There's been a lot of discussion about multi-tenancy since the arrival of cloud computing. Multi-tenancy is the act of hosting multiple non-related resource allocations on the same hardware. For example, with regard to virtual machine instances, the concepts surrounding multi-tenancy are multiple virtual machine instances all running on the same servers sharing the CPUs, memory, and network adapters. With Software-as-a-Service (SaaS), multi-tenancy is the represented by multiple clients all sharing the same application, but ensuring their data is properly partitioned.
One consequence of poorly-behaved tenants is that they can starve out other well-behaved tenants if controls are not put in place to limit consumption of resources, which often they are not. The reason why limits are often not either enforced or implemented is because the implementors believe they can scale up and out to meet the demand. After all, this is the promise of cloud computing.
However, not all resources scale equally and all re-allocations out of the pool could negatively impact other tenants' ability to scale. One area where this is often forgotten is in network bandwidth. While it's possible to control how much CPU time or memory a given machine instance can use, it is more difficult to control how much network bandwidth the processes of a particular tenant will use. Hence, one client could cause a denial of service attack accidentally for co-residing tenants if they are all sharing the same network adapter or running on the same switch.
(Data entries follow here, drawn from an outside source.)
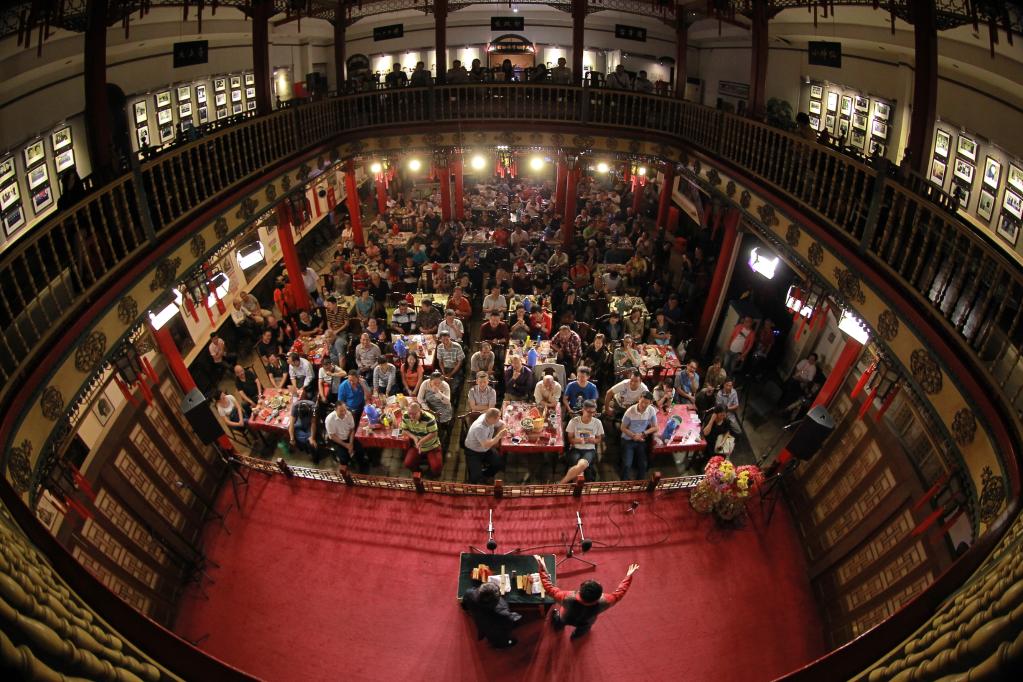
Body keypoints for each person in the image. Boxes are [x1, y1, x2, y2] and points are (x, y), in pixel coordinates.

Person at [534, 555, 638, 639]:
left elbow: (549, 588)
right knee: (583, 629)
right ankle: (576, 635)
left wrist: (542, 568)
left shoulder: (567, 597)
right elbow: (619, 593)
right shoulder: (605, 602)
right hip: (586, 621)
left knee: (560, 621)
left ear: (580, 590)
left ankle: (558, 627)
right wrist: (628, 576)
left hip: (566, 617)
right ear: (600, 595)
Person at [461, 582, 521, 649]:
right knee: (502, 640)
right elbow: (511, 622)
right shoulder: (502, 613)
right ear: (495, 602)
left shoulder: (469, 593)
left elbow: (464, 605)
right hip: (494, 633)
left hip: (481, 623)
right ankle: (506, 643)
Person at [561, 400, 604, 483]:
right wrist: (577, 440)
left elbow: (599, 439)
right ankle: (577, 484)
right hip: (575, 449)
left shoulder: (597, 422)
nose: (591, 414)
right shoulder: (574, 421)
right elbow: (570, 439)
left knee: (582, 464)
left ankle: (562, 483)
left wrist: (593, 440)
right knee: (577, 464)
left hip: (589, 450)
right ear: (583, 410)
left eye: (593, 412)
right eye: (589, 412)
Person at [620, 391, 658, 480]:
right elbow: (623, 428)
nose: (644, 405)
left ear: (650, 402)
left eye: (646, 403)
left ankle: (639, 483)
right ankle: (623, 482)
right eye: (642, 402)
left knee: (643, 465)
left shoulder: (651, 410)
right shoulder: (630, 411)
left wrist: (643, 433)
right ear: (639, 399)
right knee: (627, 465)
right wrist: (634, 436)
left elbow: (655, 427)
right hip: (628, 439)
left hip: (641, 440)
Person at [463, 408, 507, 484]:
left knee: (499, 464)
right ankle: (479, 478)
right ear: (492, 418)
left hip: (485, 449)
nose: (500, 418)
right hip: (473, 451)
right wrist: (498, 436)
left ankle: (485, 475)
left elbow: (503, 424)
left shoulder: (488, 418)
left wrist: (495, 439)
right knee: (475, 478)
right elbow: (486, 445)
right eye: (498, 417)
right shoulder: (480, 428)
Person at [401, 401, 443, 475]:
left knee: (436, 467)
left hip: (432, 446)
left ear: (420, 411)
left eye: (414, 414)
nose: (411, 417)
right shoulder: (405, 415)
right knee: (408, 463)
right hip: (416, 446)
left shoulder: (429, 418)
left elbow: (434, 433)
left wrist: (421, 442)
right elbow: (404, 430)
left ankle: (432, 475)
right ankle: (419, 472)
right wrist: (414, 438)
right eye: (410, 413)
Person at [324, 401, 368, 470]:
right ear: (335, 410)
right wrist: (346, 445)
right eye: (341, 411)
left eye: (345, 410)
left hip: (349, 437)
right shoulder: (329, 419)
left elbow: (352, 429)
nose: (344, 413)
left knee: (360, 450)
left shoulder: (349, 414)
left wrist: (350, 443)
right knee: (344, 458)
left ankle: (362, 466)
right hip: (337, 441)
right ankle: (346, 470)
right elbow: (332, 436)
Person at [435, 331, 466, 397]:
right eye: (443, 340)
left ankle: (453, 399)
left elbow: (460, 362)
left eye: (447, 339)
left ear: (449, 338)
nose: (445, 341)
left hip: (455, 369)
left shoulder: (457, 346)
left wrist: (450, 374)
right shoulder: (439, 347)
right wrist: (444, 373)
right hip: (445, 368)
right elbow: (440, 362)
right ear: (440, 340)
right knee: (439, 385)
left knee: (454, 387)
What cloud service providers often forget is that everything in the cloud uses the network bandwidth. That means in addition to your satisfying client requests, those same client requests often generate additional traffic. This traffic may be communications with the storage network, database and application servers, or even the hypervisor substrate reallocating and re-balancing loads. At the end of the day, the physical limitations of the network are limited even in the case of fiber-based connections, which are great for internal communication, but rarely extended end-to-end. In the end, rarely does anyone measure or understand the aggregate network load caused by a single tenant in a multi-tenant architecture and in some cases it may not even be possible to directly assess a particular network load to a single tenants use.
Beyond the obvious possible performance impact, why does this matter? When designing solutions for the cloud, it is imperative that you test your production environment's real operating performance and not rely on the specifications provided by the cloud provider. Your machine instance with two-cores operating at 2.5Ghz, 2048 megabytes of RAM, 500 gigabytes of disk space and 1 gigabyte network adapter does not equate 1:1 in performance. You will need to instrument your application running in this environment and not assume that it will operate as it did in the test environment or, if migrating, the way it ran on your prior infrastructure. This means obtaining average IOPS for storage, average bandwidth over a reasonable usage period, and response times around key processes.